Pour autant, Washington ne compte par ouvrir dans l'immédiat une ambassade à Mogadiscio. Il est prévu que Mme Dhanani pilote la représentation des États-Unis en Somalie depuis l'ambassade américaine de Nairobi au Kenya, a précisé le ministère américain des Affaires étrangères.

"Nous avons hâte d'accroître notre présence diplomatique en Somalie jusqu'à ouvrir une ambassade à Mogadiscio, si les conditions de sécurité le permettent", selon le département d'État.

La décision de nommer un ambassadeur, qui avait été dévoilée en juin dernier, est un signe de "l'approfondissement de la relation entre les États-Unis et la Somalie" et des "progrès du peuple somalien pour se sortir de décennies de conflit", a relevé Washington, réclamant "un travail encore considérable pour que la Somalie achève sa transition vers une nation en paix, démocratique et prospère".

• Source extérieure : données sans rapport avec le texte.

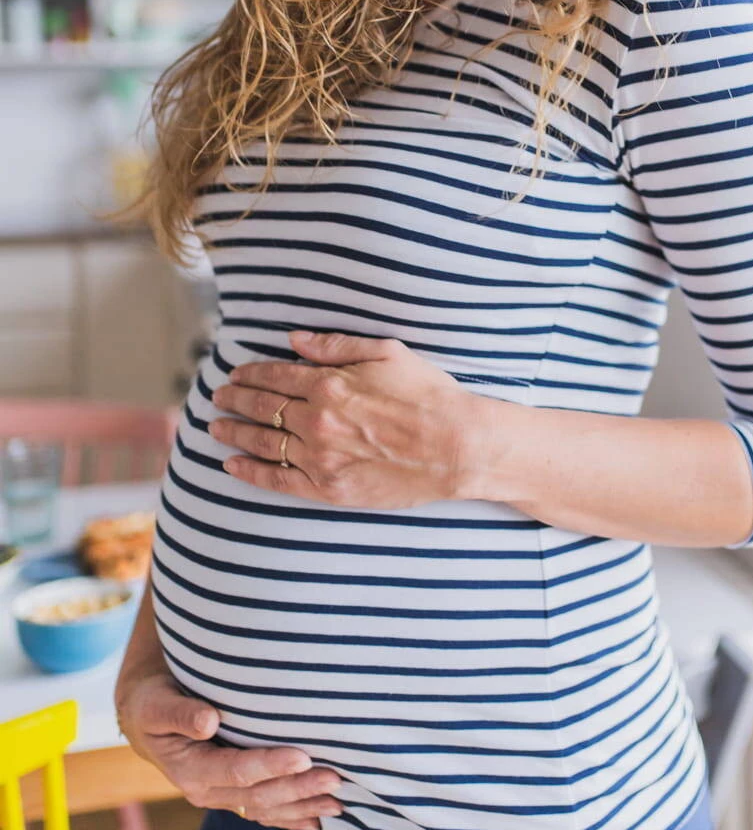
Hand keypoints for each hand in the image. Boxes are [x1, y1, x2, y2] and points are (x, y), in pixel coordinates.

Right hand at [115, 669, 343, 829]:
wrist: (146, 718)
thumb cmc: (154, 702)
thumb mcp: (157, 703)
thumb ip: (181, 713)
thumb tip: (208, 722)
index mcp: (190, 769)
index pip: (237, 771)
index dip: (270, 766)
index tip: (304, 756)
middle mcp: (207, 790)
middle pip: (259, 795)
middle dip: (298, 789)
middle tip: (335, 778)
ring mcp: (221, 795)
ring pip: (267, 808)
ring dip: (303, 806)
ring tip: (339, 801)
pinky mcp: (232, 793)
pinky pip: (265, 811)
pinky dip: (293, 816)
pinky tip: (319, 818)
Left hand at [208, 330, 476, 506]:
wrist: (457, 446)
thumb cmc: (428, 394)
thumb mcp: (386, 352)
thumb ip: (335, 346)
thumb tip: (294, 340)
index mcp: (329, 383)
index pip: (275, 376)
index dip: (250, 374)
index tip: (235, 373)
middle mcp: (317, 420)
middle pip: (262, 408)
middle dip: (234, 399)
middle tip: (219, 396)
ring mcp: (320, 457)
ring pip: (263, 443)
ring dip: (234, 432)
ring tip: (217, 426)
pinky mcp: (328, 489)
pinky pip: (277, 481)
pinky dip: (249, 472)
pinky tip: (232, 465)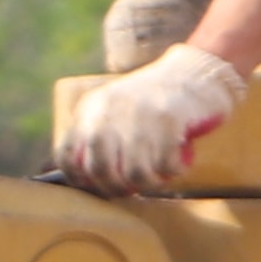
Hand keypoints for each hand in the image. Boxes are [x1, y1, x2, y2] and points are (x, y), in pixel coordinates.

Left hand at [55, 41, 245, 191]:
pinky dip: (173, 172)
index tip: (97, 187)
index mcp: (92, 109)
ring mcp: (139, 114)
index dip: (80, 179)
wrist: (193, 72)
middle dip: (115, 188)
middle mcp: (110, 110)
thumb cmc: (152, 102)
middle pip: (99, 169)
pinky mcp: (169, 118)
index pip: (68, 154)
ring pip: (133, 173)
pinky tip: (177, 165)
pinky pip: (165, 165)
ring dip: (148, 184)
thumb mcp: (113, 110)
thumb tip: (84, 180)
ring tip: (158, 178)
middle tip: (131, 189)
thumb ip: (96, 138)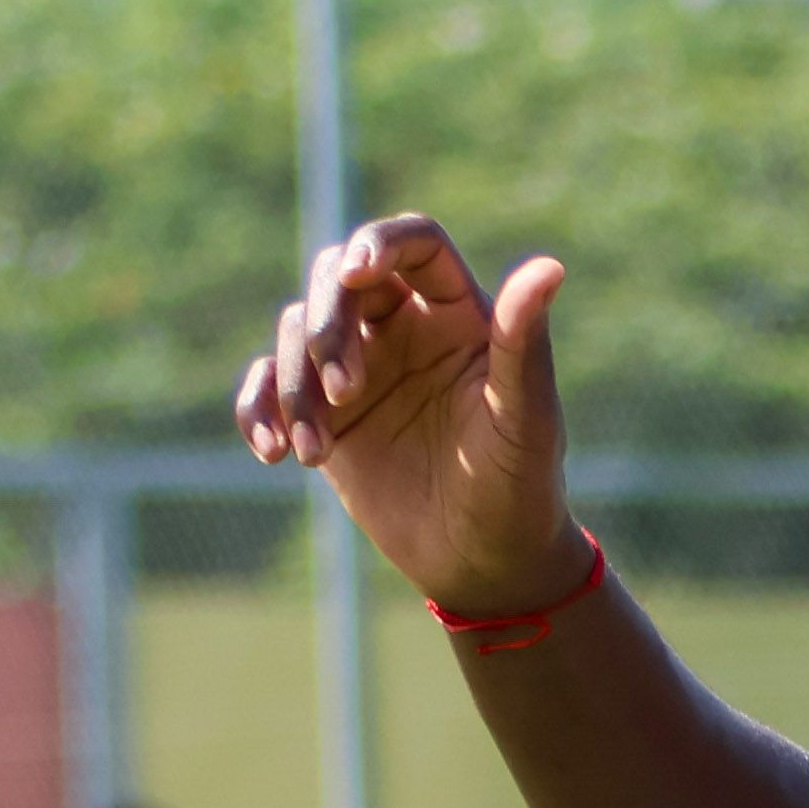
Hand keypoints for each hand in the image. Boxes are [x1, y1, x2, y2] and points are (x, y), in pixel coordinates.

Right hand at [235, 213, 579, 613]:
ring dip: (294, 385)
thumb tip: (550, 267)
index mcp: (458, 312)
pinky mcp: (324, 412)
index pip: (413, 245)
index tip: (360, 275)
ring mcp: (358, 366)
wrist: (487, 563)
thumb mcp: (525, 419)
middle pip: (339, 277)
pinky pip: (268, 385)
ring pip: (296, 332)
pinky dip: (258, 409)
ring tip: (315, 453)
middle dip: (327, 324)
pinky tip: (273, 453)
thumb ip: (524, 344)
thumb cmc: (521, 487)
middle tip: (344, 392)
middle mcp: (404, 326)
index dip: (380, 244)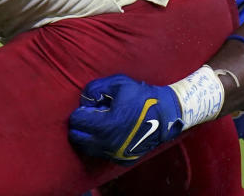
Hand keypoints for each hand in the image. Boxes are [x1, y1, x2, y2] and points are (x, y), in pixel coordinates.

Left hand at [68, 74, 183, 163]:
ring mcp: (116, 154)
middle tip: (92, 116)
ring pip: (86, 148)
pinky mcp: (122, 160)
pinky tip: (109, 133)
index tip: (93, 107)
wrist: (167, 115)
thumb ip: (94, 89)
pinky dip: (99, 144)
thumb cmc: (141, 97)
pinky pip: (101, 153)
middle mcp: (109, 143)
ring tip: (100, 124)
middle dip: (80, 125)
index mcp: (107, 125)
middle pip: (76, 137)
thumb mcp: (117, 84)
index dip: (81, 111)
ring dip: (87, 136)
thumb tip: (83, 102)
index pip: (76, 121)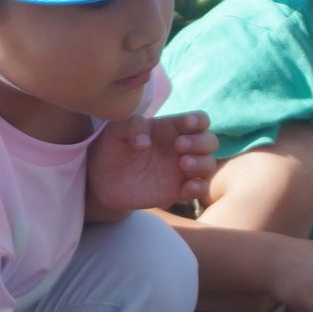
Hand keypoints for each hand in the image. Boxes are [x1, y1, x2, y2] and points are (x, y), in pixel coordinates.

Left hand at [86, 109, 217, 215]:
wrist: (102, 179)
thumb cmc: (112, 148)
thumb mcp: (115, 130)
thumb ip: (131, 125)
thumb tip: (144, 141)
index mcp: (172, 128)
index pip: (199, 120)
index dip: (198, 120)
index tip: (186, 123)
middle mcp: (182, 148)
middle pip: (210, 141)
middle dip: (200, 142)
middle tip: (179, 145)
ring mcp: (182, 170)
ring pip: (209, 164)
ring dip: (202, 162)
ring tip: (183, 163)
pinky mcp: (178, 190)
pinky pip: (200, 188)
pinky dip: (200, 187)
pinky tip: (188, 186)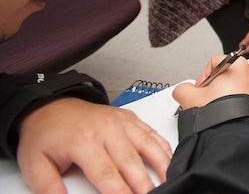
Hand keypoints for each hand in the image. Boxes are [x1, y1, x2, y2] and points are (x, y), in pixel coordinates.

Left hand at [16, 97, 171, 193]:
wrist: (50, 106)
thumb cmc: (45, 134)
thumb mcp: (35, 164)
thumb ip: (48, 187)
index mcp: (83, 141)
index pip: (106, 173)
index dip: (120, 191)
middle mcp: (106, 129)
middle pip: (131, 162)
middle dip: (143, 183)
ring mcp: (120, 121)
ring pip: (147, 144)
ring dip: (161, 164)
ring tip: (169, 179)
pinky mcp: (128, 117)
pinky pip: (151, 132)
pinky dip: (163, 146)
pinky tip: (169, 158)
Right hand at [174, 55, 248, 108]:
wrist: (234, 131)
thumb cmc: (220, 112)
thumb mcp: (189, 96)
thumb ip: (182, 88)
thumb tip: (182, 89)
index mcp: (237, 63)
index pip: (213, 63)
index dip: (202, 77)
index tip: (199, 89)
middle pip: (225, 74)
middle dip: (214, 86)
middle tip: (207, 98)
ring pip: (235, 84)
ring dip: (224, 93)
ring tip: (217, 105)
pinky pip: (243, 94)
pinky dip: (235, 100)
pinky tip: (227, 109)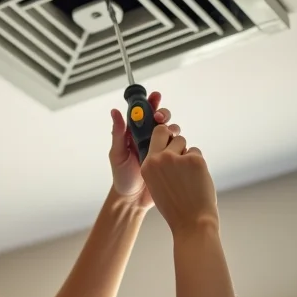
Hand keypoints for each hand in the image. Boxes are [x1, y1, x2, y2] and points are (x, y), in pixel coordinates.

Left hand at [108, 91, 171, 208]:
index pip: (144, 114)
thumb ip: (118, 134)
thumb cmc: (122, 178)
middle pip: (161, 119)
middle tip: (160, 118)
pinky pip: (179, 146)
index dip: (150, 102)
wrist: (134, 200)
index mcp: (135, 135)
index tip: (154, 97)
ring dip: (172, 129)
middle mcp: (149, 139)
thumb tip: (115, 112)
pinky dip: (180, 143)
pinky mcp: (171, 159)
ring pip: (172, 131)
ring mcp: (161, 148)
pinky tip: (177, 148)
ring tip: (169, 136)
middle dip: (164, 114)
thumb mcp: (117, 155)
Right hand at [140, 123, 218, 235]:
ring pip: (184, 143)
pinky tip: (196, 180)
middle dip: (175, 141)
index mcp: (147, 165)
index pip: (156, 135)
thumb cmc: (175, 206)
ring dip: (187, 154)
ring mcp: (176, 158)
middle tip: (180, 157)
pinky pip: (196, 152)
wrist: (191, 221)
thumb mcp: (156, 185)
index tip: (168, 144)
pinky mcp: (194, 160)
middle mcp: (159, 159)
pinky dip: (198, 164)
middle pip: (168, 132)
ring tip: (187, 176)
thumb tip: (168, 147)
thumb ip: (158, 165)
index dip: (163, 137)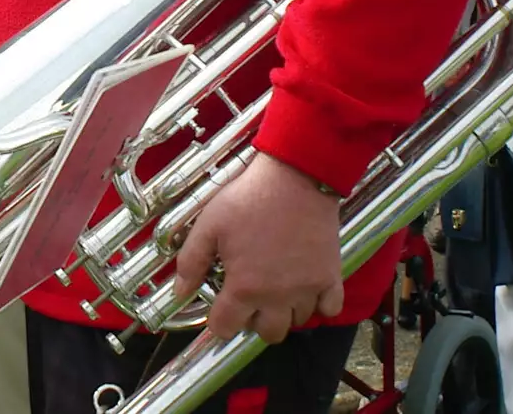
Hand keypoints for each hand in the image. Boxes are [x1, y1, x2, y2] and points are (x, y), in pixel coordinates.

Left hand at [173, 152, 343, 343]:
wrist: (295, 177)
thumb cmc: (248, 199)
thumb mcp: (208, 225)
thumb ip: (191, 262)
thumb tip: (180, 293)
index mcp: (244, 288)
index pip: (226, 328)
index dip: (218, 321)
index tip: (220, 307)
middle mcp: (277, 297)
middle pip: (268, 334)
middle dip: (255, 321)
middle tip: (250, 297)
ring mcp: (308, 289)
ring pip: (297, 321)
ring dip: (286, 311)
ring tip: (276, 287)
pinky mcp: (331, 277)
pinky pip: (329, 309)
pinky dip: (320, 304)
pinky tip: (306, 286)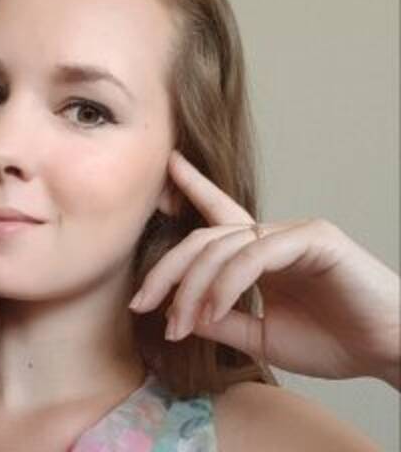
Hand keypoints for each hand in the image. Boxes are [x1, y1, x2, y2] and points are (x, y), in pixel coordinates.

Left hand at [129, 150, 399, 388]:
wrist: (387, 353)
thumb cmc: (332, 342)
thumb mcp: (260, 335)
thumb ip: (221, 319)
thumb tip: (179, 312)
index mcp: (259, 253)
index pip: (217, 215)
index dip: (192, 187)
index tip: (167, 166)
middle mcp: (271, 236)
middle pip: (203, 238)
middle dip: (167, 270)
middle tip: (142, 303)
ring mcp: (293, 233)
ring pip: (222, 246)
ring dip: (193, 287)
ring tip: (179, 323)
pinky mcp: (314, 239)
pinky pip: (254, 255)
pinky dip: (227, 284)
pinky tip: (215, 310)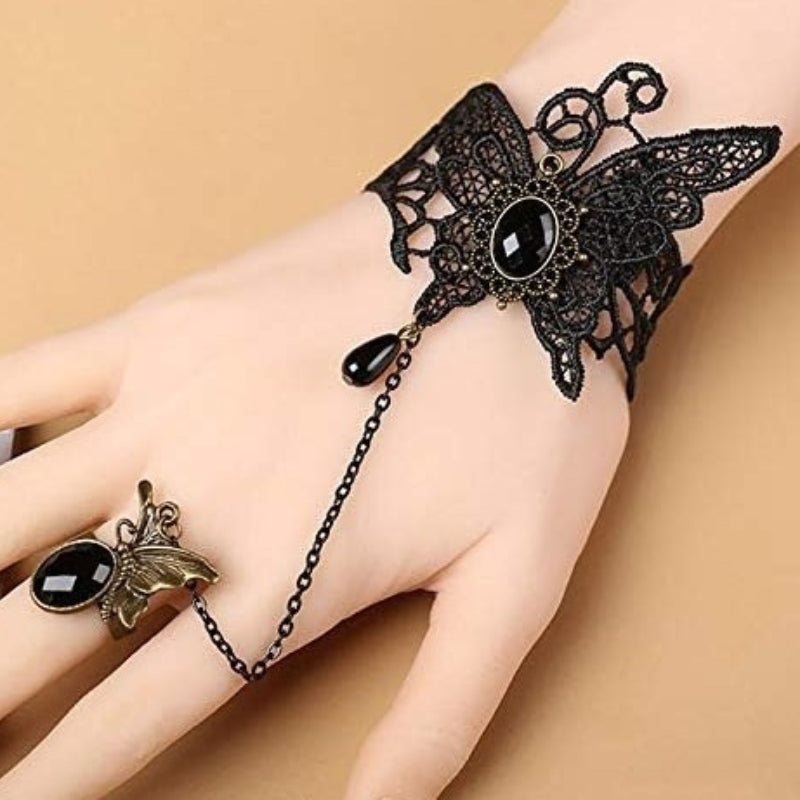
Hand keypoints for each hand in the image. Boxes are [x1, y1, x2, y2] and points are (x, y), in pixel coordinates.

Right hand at [0, 193, 628, 798]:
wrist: (525, 248)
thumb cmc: (536, 410)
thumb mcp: (521, 579)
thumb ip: (442, 711)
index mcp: (292, 577)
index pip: (136, 714)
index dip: (55, 784)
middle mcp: (209, 499)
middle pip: (44, 629)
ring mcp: (176, 398)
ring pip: (7, 511)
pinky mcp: (172, 320)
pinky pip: (30, 373)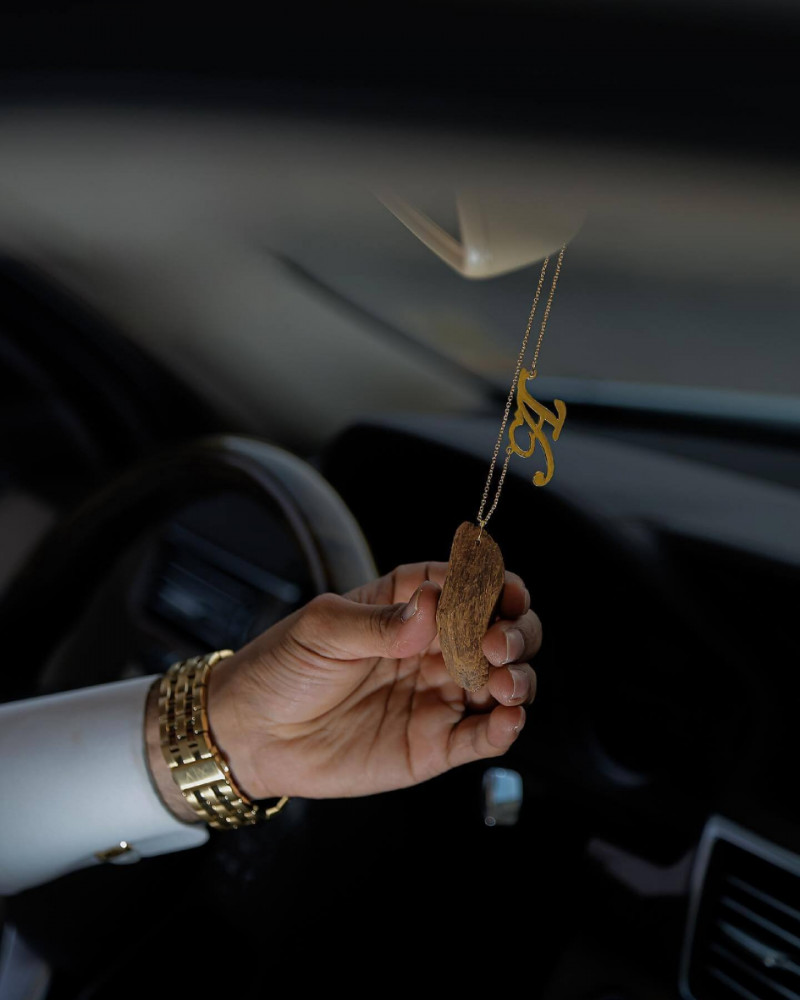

Un pays en guerre civile depuis 1991

Ce pays d'Afrique de l'Est est privé de réelle autorité centrale depuis la chute du régime autoritaire du président Siad Barre en 1991. Il est depuis en état permanent de guerre civile, livré aux milices de chefs de guerre, aux gangs criminels et aux groupes islamistes. Les Shebab, des islamistes armés liés à Al-Qaïda, restent en outre la principale menace pour la paix en Somalie. Les premières élections multi-partites au suffrage universel depuis plus de 40 ans sont prévues en 2016.

La communauté internationale, États-Unis en tête, tient à bout de bras le pays dirigé par le président Hassan Cheikh Mohamoud qui a toutefois déçu ses partisans. En janvier 2013, à l'occasion de la première reconnaissance américaine d'un gouvernement somalien depuis 1991, il avait été reçu à la Maison Blanche par le président Barack Obama.